EXERCISE DIRECTIONS - Filter the listing below, copying every line in which the word "Courses" appears.
————————
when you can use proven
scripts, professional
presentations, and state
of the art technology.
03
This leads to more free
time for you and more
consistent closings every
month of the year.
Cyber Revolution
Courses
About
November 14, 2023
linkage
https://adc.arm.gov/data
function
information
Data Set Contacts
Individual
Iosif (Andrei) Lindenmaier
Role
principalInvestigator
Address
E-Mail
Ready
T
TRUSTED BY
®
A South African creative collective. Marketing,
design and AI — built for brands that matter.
————————
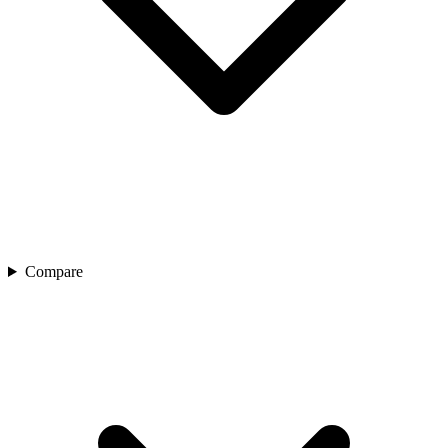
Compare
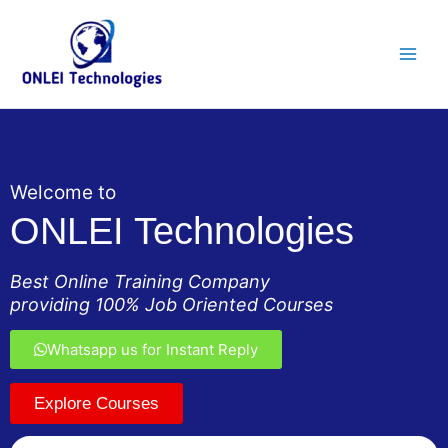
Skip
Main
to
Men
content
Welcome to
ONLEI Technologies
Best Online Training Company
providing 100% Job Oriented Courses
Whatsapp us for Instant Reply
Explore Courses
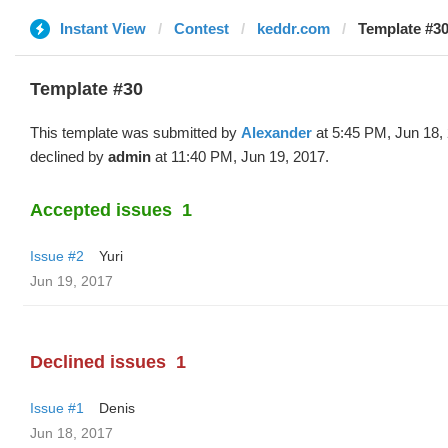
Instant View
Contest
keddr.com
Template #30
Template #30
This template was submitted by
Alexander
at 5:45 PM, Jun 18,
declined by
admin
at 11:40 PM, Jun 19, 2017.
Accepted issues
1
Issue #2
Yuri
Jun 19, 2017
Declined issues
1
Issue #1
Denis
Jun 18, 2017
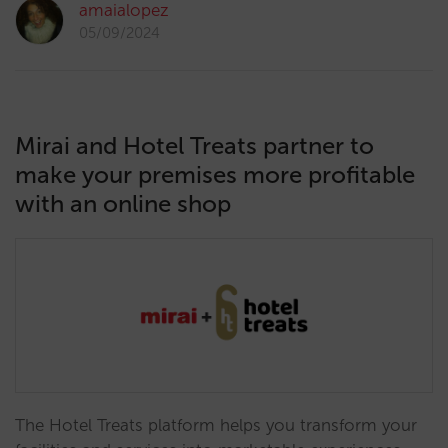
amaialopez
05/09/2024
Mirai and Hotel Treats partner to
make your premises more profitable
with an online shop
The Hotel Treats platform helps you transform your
————————
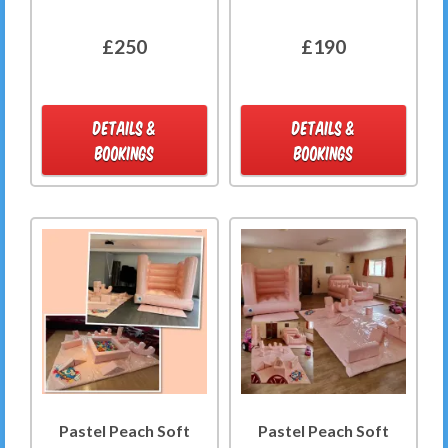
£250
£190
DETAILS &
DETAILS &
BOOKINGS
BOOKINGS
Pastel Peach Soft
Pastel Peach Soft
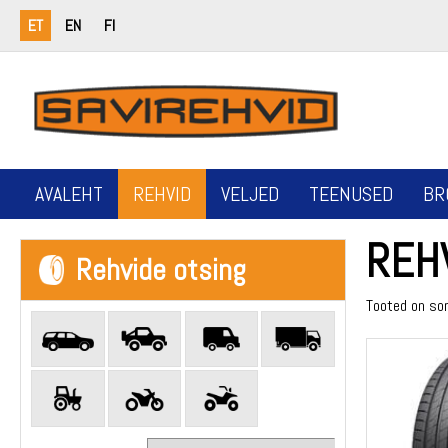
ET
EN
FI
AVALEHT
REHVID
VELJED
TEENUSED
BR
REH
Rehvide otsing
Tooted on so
————————
FINISHED TASK -
Courses
providing 100% Job Oriented Courses
Explore Courses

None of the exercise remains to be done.